Cell-cell junctions that anchor intermediate filaments to plasma membrane
Many of the intermediate strands are twisted together to provide tensile strength. What is tensile strength?
Ability to withstand tension without breaking
What are the four classes of intermediate filaments. Which are cytoplasmic? Which are nuclear?
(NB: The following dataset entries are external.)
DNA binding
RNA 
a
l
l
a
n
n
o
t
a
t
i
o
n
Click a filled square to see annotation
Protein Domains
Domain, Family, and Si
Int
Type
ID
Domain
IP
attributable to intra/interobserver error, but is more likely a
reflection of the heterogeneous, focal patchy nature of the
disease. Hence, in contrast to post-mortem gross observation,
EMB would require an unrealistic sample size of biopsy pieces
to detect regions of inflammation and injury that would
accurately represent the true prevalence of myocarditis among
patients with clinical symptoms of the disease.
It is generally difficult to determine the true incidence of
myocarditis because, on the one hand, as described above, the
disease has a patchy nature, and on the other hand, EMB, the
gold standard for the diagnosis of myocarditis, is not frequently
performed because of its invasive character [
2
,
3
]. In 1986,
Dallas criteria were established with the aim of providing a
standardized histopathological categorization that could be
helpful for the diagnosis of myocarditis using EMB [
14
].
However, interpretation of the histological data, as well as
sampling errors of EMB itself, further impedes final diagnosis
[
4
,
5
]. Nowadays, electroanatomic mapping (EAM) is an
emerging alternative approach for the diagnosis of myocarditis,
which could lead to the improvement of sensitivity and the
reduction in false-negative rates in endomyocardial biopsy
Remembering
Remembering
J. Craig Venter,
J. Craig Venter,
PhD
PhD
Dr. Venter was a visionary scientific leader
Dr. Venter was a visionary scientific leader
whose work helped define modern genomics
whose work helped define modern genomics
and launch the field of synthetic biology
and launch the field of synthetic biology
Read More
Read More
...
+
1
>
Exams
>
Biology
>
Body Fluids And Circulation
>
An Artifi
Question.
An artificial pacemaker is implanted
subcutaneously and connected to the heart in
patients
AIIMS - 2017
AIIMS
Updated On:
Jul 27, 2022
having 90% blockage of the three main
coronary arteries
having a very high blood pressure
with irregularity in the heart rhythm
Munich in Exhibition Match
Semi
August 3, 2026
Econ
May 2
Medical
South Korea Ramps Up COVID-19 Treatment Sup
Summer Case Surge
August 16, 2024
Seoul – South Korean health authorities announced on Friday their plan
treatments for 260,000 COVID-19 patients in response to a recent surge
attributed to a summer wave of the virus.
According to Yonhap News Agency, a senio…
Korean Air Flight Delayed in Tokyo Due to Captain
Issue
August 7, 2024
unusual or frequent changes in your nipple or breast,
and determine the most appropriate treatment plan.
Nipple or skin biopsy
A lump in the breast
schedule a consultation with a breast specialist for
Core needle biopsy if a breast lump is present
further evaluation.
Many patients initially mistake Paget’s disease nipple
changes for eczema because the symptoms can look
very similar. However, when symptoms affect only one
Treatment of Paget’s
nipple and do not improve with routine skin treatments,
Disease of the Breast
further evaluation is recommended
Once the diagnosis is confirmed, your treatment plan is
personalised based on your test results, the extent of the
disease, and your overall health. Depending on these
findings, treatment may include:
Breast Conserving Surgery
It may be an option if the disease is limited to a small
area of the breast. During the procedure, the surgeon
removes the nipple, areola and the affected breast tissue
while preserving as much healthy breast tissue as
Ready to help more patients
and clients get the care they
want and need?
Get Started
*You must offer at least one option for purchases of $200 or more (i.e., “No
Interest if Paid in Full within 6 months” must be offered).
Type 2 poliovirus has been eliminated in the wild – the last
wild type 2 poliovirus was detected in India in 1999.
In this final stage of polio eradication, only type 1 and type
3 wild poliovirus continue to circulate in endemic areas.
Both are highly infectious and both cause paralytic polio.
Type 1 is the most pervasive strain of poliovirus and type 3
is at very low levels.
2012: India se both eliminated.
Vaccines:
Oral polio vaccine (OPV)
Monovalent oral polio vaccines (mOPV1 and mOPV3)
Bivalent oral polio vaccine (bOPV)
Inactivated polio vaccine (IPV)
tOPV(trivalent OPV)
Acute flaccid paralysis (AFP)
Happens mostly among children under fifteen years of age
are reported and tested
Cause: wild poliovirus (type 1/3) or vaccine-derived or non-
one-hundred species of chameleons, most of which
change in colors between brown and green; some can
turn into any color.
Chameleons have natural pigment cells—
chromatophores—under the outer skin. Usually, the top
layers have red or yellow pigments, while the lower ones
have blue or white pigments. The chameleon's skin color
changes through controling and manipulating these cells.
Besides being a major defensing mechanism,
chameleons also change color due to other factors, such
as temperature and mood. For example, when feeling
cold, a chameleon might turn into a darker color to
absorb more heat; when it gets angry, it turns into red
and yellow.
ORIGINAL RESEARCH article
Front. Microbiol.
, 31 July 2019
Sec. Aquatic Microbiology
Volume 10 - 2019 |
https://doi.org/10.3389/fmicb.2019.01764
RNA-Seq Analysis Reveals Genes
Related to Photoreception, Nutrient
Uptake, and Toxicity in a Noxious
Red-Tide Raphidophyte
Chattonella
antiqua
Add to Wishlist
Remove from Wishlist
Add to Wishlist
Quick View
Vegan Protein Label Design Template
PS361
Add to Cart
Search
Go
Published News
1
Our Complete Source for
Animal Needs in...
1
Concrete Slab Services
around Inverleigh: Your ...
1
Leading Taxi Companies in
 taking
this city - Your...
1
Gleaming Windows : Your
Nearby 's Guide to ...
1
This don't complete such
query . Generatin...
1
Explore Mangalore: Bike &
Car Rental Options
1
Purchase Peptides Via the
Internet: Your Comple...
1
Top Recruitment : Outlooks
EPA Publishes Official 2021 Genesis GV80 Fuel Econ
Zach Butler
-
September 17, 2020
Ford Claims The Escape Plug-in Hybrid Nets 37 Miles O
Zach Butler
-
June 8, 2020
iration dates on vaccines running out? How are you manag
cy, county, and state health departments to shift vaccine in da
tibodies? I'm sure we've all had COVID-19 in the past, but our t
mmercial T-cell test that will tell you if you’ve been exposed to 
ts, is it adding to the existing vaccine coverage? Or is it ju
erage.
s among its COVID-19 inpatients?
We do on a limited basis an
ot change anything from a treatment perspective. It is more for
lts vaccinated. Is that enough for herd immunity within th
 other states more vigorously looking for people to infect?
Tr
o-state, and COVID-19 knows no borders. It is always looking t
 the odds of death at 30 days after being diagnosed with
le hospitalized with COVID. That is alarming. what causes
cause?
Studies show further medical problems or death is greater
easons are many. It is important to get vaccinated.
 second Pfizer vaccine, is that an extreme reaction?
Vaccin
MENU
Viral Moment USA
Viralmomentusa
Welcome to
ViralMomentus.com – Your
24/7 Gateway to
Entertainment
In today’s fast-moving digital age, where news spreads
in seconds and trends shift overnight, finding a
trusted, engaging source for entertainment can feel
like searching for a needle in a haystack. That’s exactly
Where are they found?
Cytoplasmic:
1. Keratin filaments - epithelial cells (e.g., epidermis)
- Vimentin and vimentin-related filaments - connective-tissue cells, muscle cells, and glial cells
- Neurofilaments - nerve cells (axons)
Nuclear:
4. Nuclear lamins - in all animal cells
What is the difference between hemidesmosomes and desmosomes?
Hemidesmosomes - cell-matrix contact
Desmosomes - cell-cell contact
(1) Describe the nuclear lamina. (2) How is the disassembly and reassembly of the nuclear lamina controlled?
(1)
- meshwork of intermediate filaments that supports nuclear envelope
- constructed from lamins
(2)
- Phosphorylation of lamins (breakdown)
- Dephosphorylation of lamins (assembly)
What do linker proteins do?
- stabilize intermediate filaments
- connect cytoplasmic cytosekeleton to nuclear lamin and to chromatin
What does plectin do?
Aids in bundling of intermediate filaments and links them to other cytoskeletal protein networks
Accessory proteins such as plectin can cross-link intermediate filaments and connect them to what structures?
- Microtubules
- Actin filaments
- Adhesive structure in desmosomes
What are examples of stable structures made from microtubules?
Cilia and flagella
GTP hydrolysis occurs only within which subunit of the tubulin dimer?